The Skinny – A braided novella that plays well with two very different set of tropes.

Lynesse Fourth Daughter is a princess on a noble quest. Perhaps the queen forbid her to get involved, and she doesn’t really know what she’s doing, but she’s off to a good start. She’s even recruited the legendary sorcerer Nyrgoth Elder to her side. Except that ‘Nyrgoth’ is in fact Nyr Illim Tevitch, a shlubby, depressed anthropologist from Earth, who should be studying the regressed society of interstellar colonists instead of playing wizard. But the rest of his team headed back to Earth centuries ago, and he hasn’t heard anything from them. And he’s lonely and depressed. But everything should work out fine, right?

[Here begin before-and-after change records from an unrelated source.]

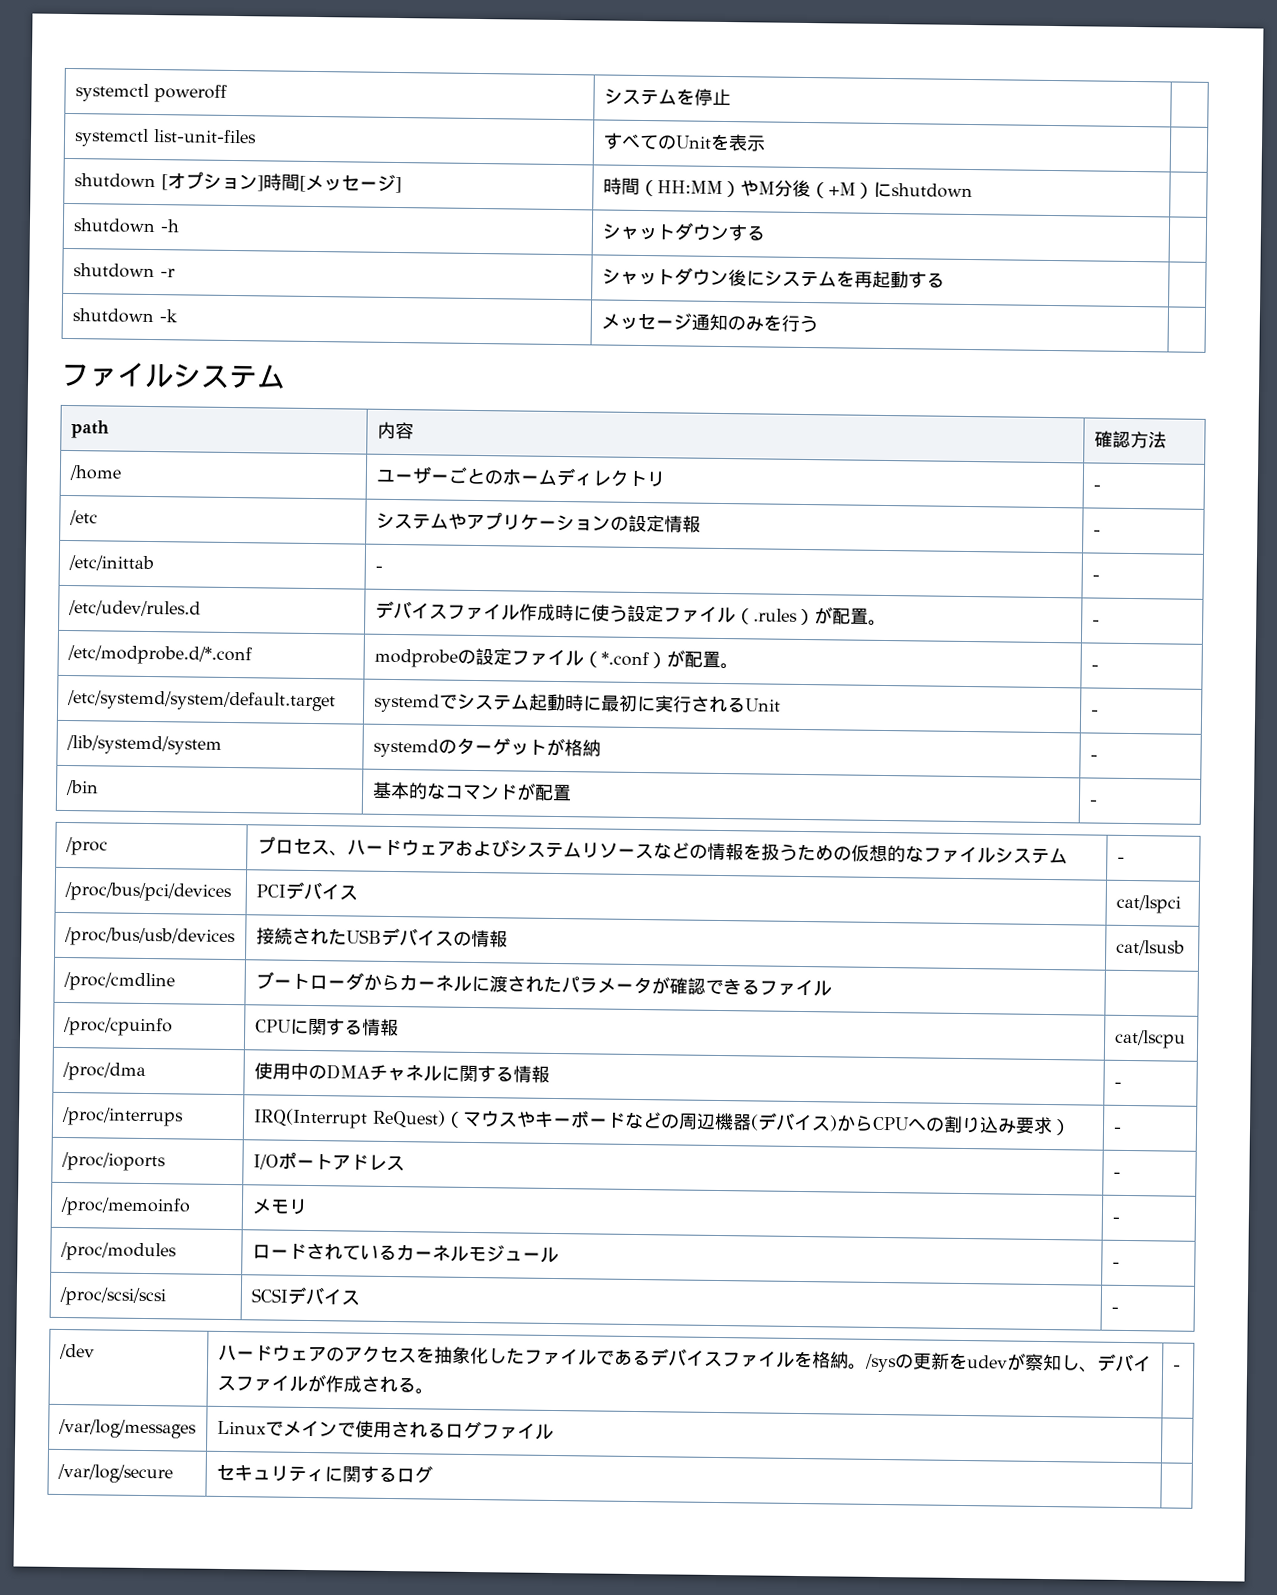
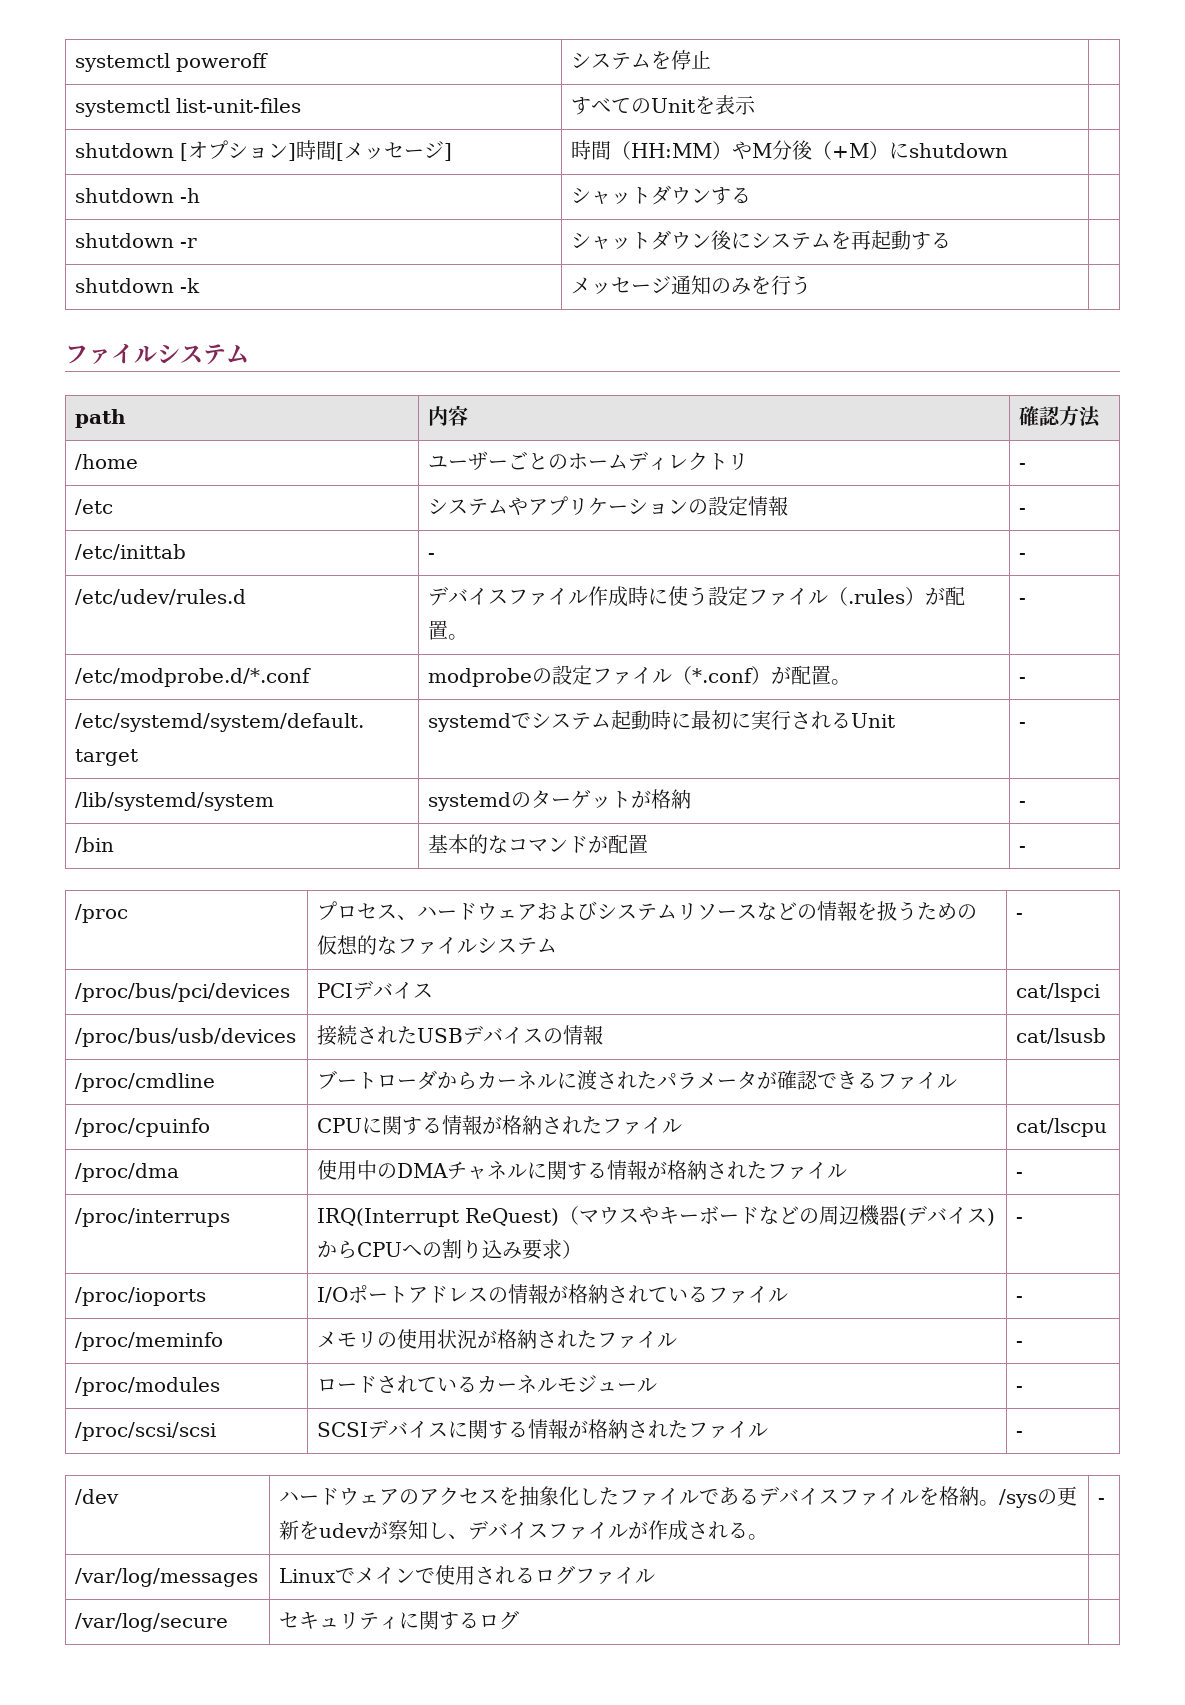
(399, 1027) none -> [482,1115,683,1135] が格納されたファイル
(550, 1074) none -> [647,1160,848,1180] が格納されたファイル
[1112,1171,1121,1178] [59,1196,191,1217] | - // /proc/memoinfo -> [488,1284,789,1304] [1016,1296,1024,1302] [75,1332,224,1351] の情報が格納されているファイル | - // /proc/meminfo
(308, 1206) none -> [377,1329,678,1349] の使用状況が格納されたファイル
(360, 1298) none -> [448,1419,769,1439] に関する情報が格納されたファイル

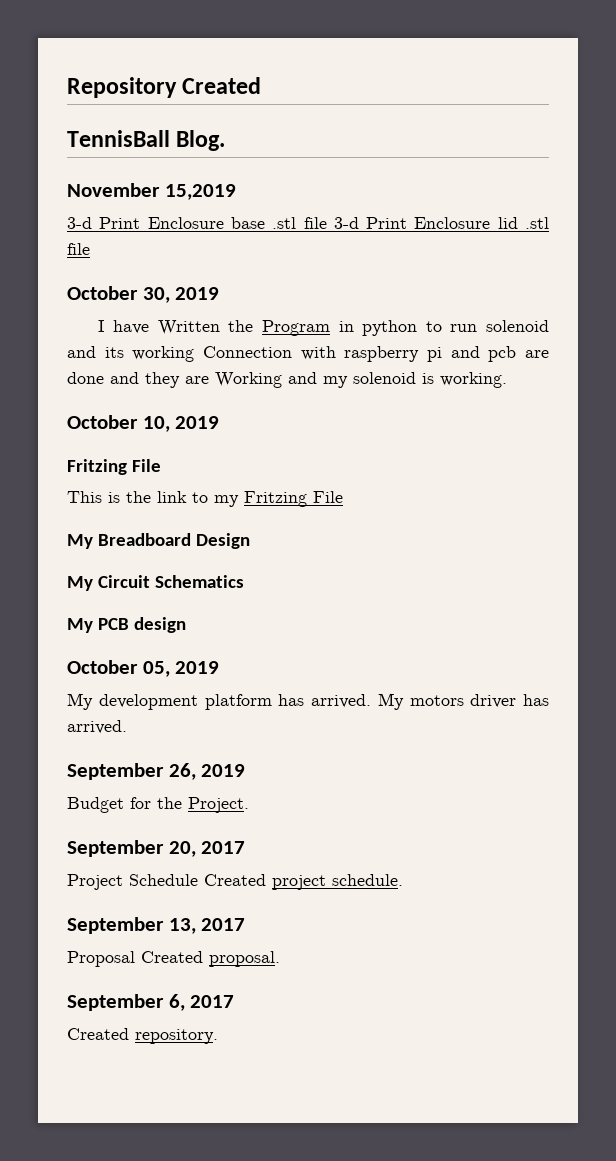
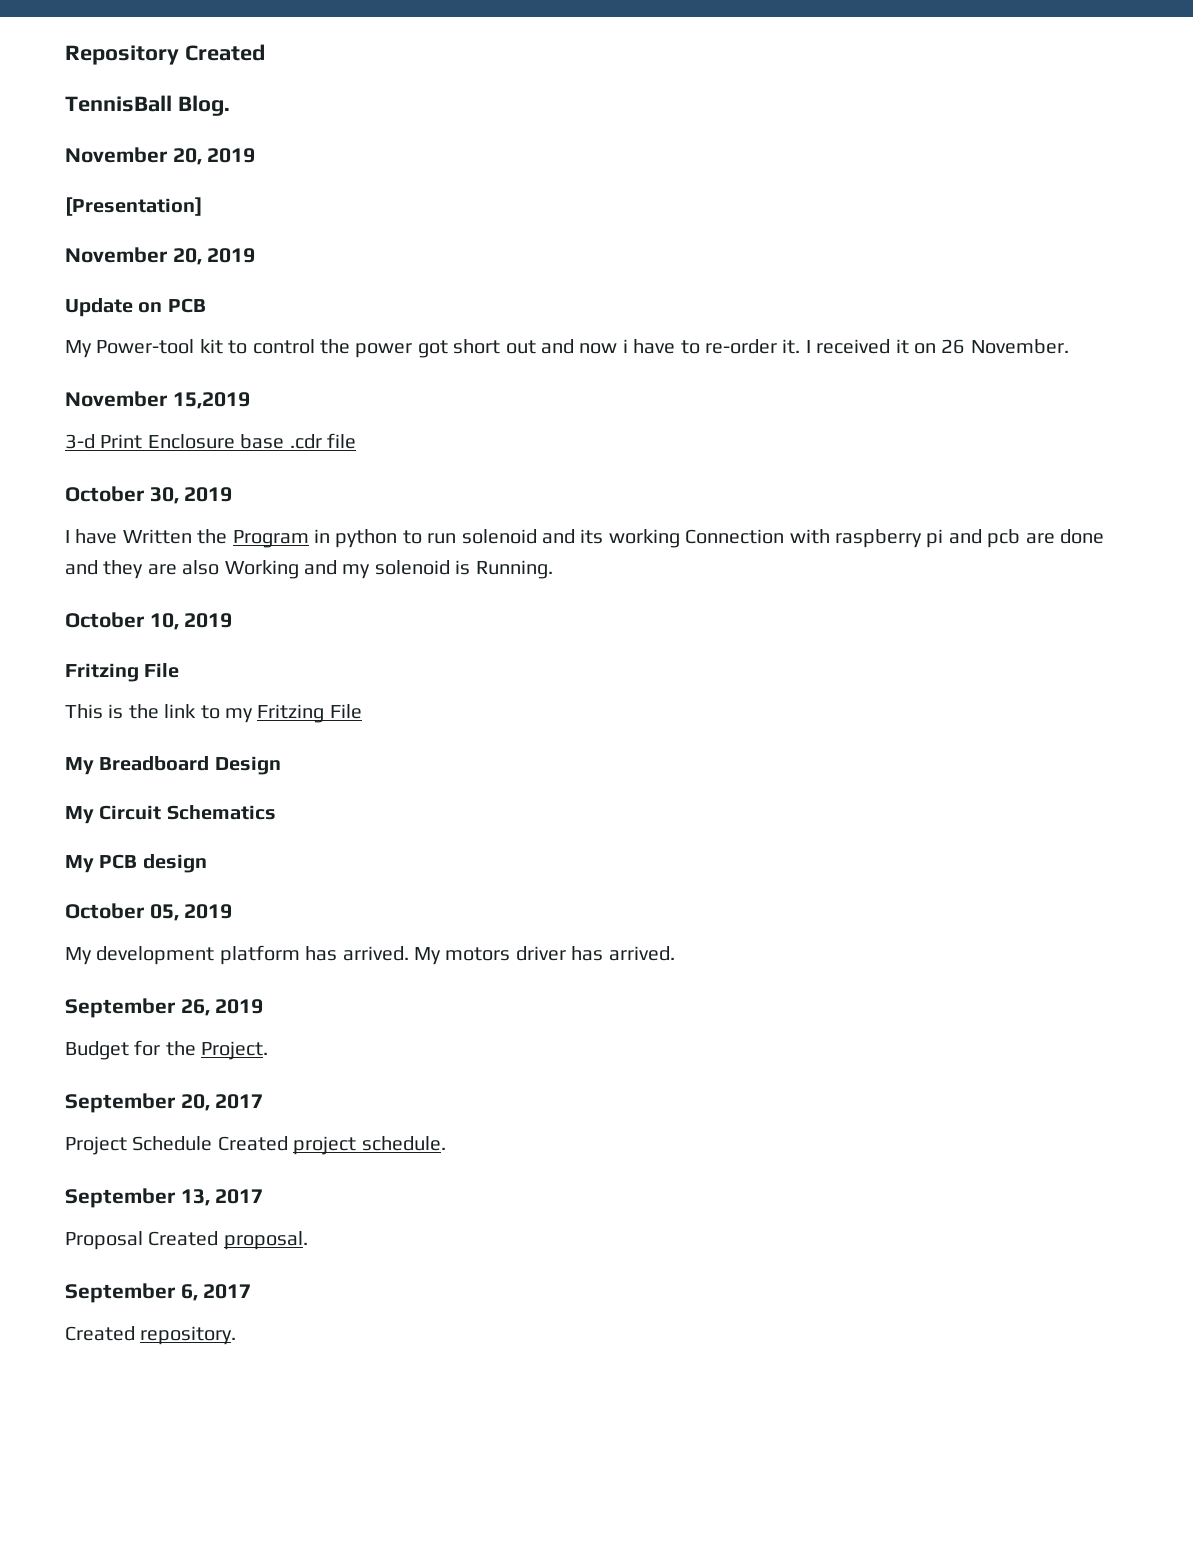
(226, 140) none -> [65,147,256,165] [65,197,202,216] [65,247,256,265] [65,298,206,317] [65,339,1069,358] // November 20, 2019 // [Presentation] // November 20, 2019 // Update on PCB // My Power-tool kit to control the power got short out and now i have to re-order it. I received it on 26 November.
[272,217,549,229] .stl file 3-d Print Enclosure lid .stl -> [289,434,322,449] .cdr
(209, 380) none -> [182,560,220,575] also
[440,372,507,388] working. -> [475,560,553,579] Running.

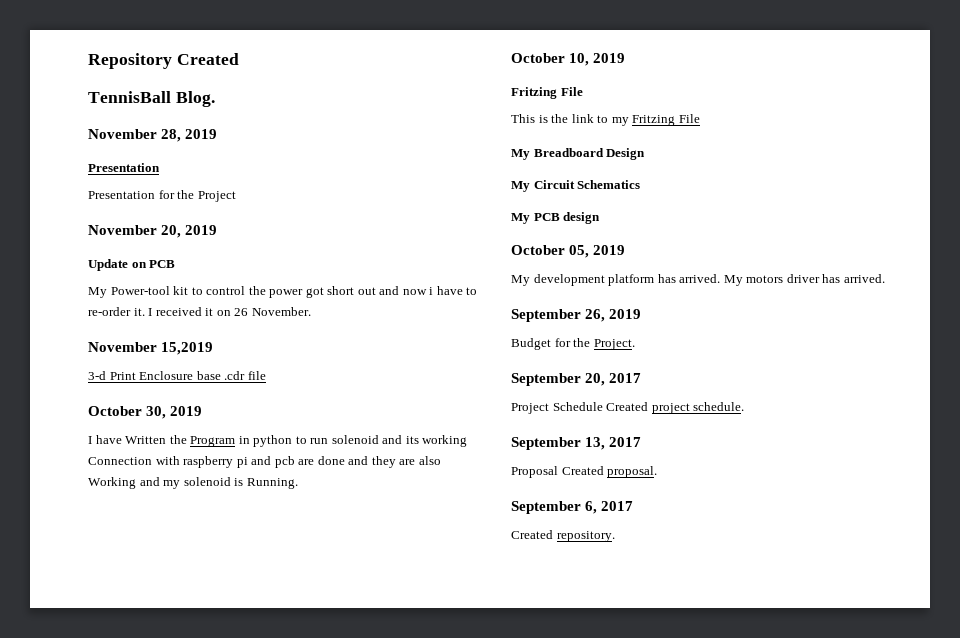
[172,148,256,165] [65,197,202,216] 20, 2019 // [Presentation] -> [161,129,218,142] [88,163,160,172] [88,190,236,202] 28, 2019 // Presentation // Presentation for the Project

Elder Race mixes far-future science fiction with old school sword and sorcery. Author Adrian Tchaikovsky weaves a deft course between genre tropes and delivers a stunning gut-punch of a novella packed with complex characters.
The story is split between the points of view of the main characters, switching off between Lynesse and Nyr as they go to confront a ‘demon’ causing havoc on the planet’s surface. Nyr is sure that this is just another bit of old technology that’s gotten out of hand. Lyn is sure that the Ancient Sorcerer will have no problems dealing with evil magic, as he did centuries before, when her ancestor called him. Of course, they’re both super wrong.
One of my favorite tricks Tchaikovsky plays with in this story is in the use of language. Nyr is constantly frustrated by the fact that he can’t even confess that he’s a charlatan, because all of this post-Earth cultur’e’s words for ‘scientist’ are also cognates for ‘wizard.’ By shifting perspective, the reader gets to understand both characters better than they do each other. There is even a great sequence where their text appears side by side, and the reader sees the same story as Nyr means to tell it and as Lyn hears it.
Tchiakovsky takes a warrior princess and a displaced sci-fi crew member and puts them into what amounts to a comedy of manners, with each struggling to both use the other to their own ends, and to understand one another. It’s a clever little story, and it surprised and moved me more than I expected.
Elder Race is a delightful spec-fic gem of a novella, and I highly recommend picking it up, whether you’re a fan of quests or post-human existential angst, it’s a cocktail sure to delight the palate.